» **What this task involves**
Retype every line from the start of the entries below down to the line with "For every layout", both ends included; skip the pictures.

» **Bounding box prediction data**
□ □ □
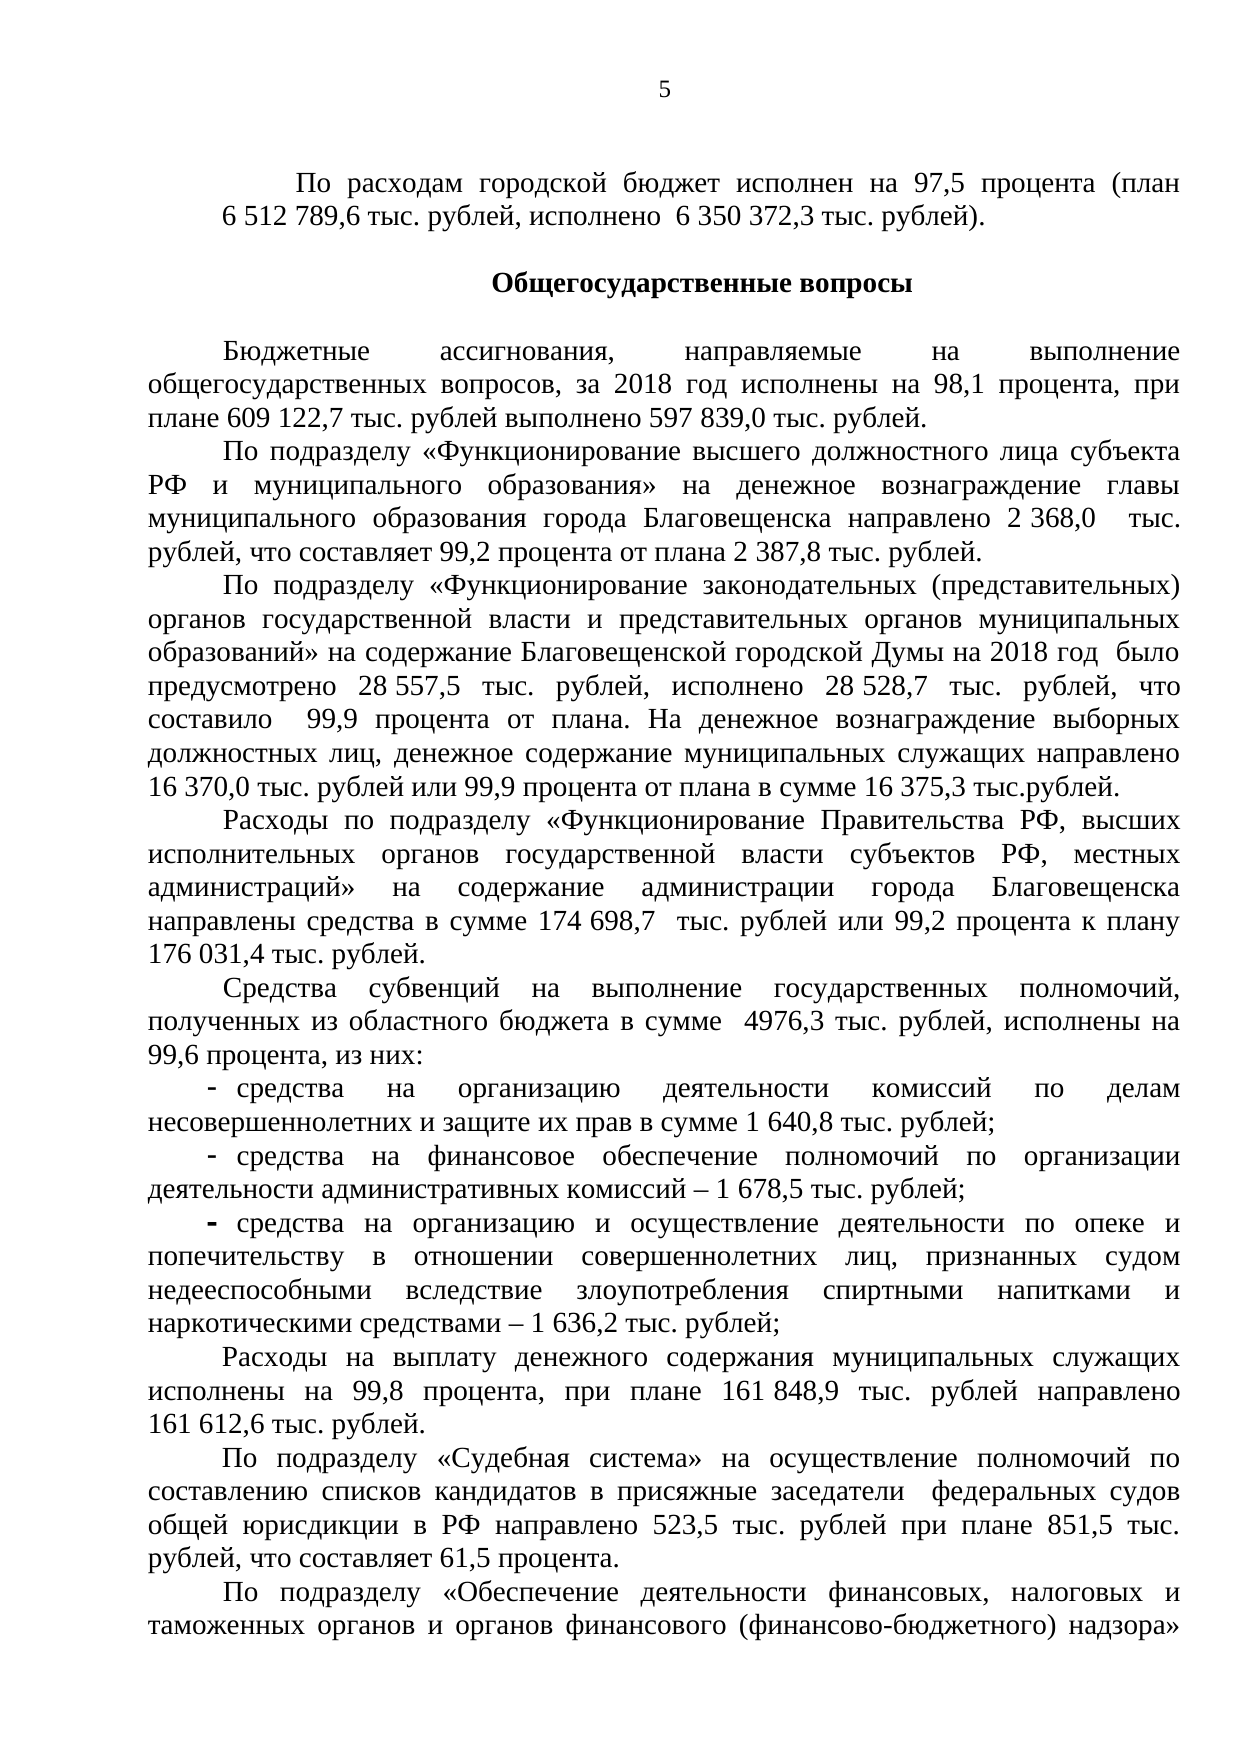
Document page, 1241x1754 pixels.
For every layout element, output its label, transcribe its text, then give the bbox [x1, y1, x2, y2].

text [148, 1574, 1181, 1641]
text Средства субвенций на выполнение государственных полномочий, полученных из областного бюджета в сумме 4976,3 тыс. рублей, исполнены на 99,6 процента, из них: [148, 970, 1181, 1071]
text Общегосударственные вопросы [148, 266, 1181, 299]
text По подразделу «Функционирование высшего должностного лица субъекта РФ и муниципального образования» на денежное вознаграждение главы муниципального образования города Благовещенска направлено 2 368,0 тыс. рублей, что составляет 99,2 процента от плана 2 387,8 тыс. рублей. [148, 433, 1181, 567]
text По расходам городской бюджет исполнен на 97,5 процента (план 6 512 789,6 тыс. рублей, исполнено 6 350 372,3 тыс. рублей). [222, 165, 1181, 232]
text Бюджетные ассигнования, направляемые на выполнение общегосударственных вопросов, за 2018 год исполнены на 98,1 процента, при плане 609 122,7 тыс. рублей выполнено 597 839,0 тыс. рублей. [148, 333, 1181, 433]
text Расходы по подразделу «Функционирование Правительства РФ, высших исполнительных органов государственной власти субъектов РФ, местных администраций» на содержание администрации города Благовещенска направлены средства в сумме 174 698,7 тыс. рублей или 99,2 процента к плану 176 031,4 тыс. рублей. [148, 802, 1181, 970]
text По подразделу «Функционирование законодательных (представительных) органов государственной власти и представительных органов муниципальных образований» на содержание Благовещенской городской Думы на 2018 год было предусмотрено 28 557,5 тыс. рублей, исполнено 28 528,7 тыс. рублей, что составило 99,9 процента от плана. На денежное вознаграждение выборных должностных лиц, денежное содержание муниципальных служащих направлено 16 370,0 тыс. рублей или 99,9 процента от плана в сумме 16 375,3 тыс.рублей. [148, 567, 1181, 802]
text По подразделу «Судебная система» на осуществление полномочий по составлению списков кандидатов в присяжные заседатели федеральных судов общей юрисдикции в РФ направлено 523,5 тыс. рублей при плане 851,5 тыс. рублей, что составляет 61,5 процента. [148, 1440, 1181, 1574]
text Расходы на выплату денежного содержания муниципальных служащих исполнены на 99,8 процента, при плане 161 848,9 тыс. рублей направлено 161 612,6 тыс. рублей. [148, 1339, 1181, 1440]
list средства на организацию деятельности комиссий по делам несовершеннолетних и защите их прав в сумме 1 640,8 тыс. рублей; [148, 1071, 1181, 1138]
list средства на финансовое обеспечение полномочий по организации деятельности административных комиссий – 1 678,5 тыс. рублей; [148, 1138, 1181, 1205]
list средства на организацию и осуществление деятельности по опеке и попечительству в отношении совершеннолетних лиц, признанных судом недееспособными вследствие злоупотребления спиртными напитками и наркотическими средствами – 1 636,2 тыс. рублей; [148, 1205, 1181, 1339]
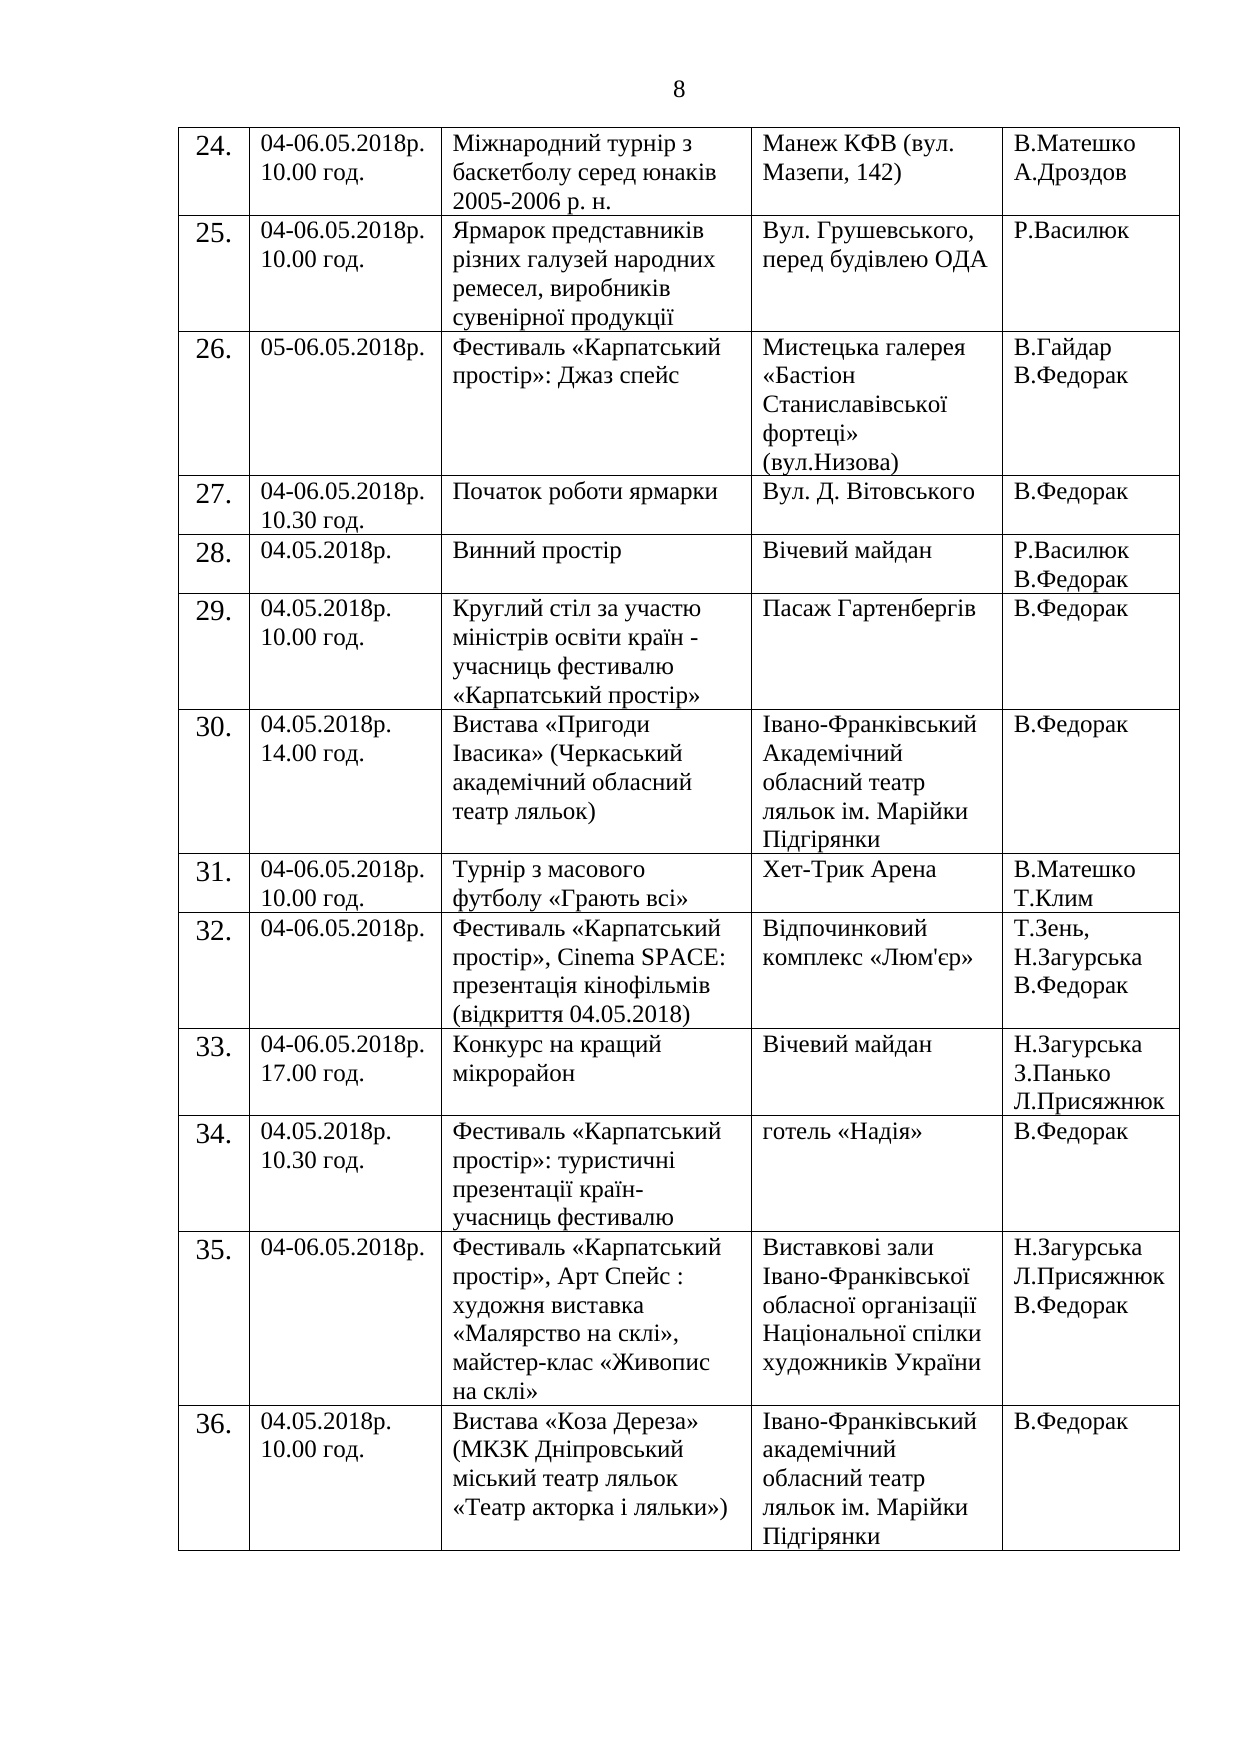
□ □ □
» **Reply**
Document page, 1241x1754 pixels.
For every layout element, output its label, transcribe its text, then give the bbox [x1, y1, x2, y2].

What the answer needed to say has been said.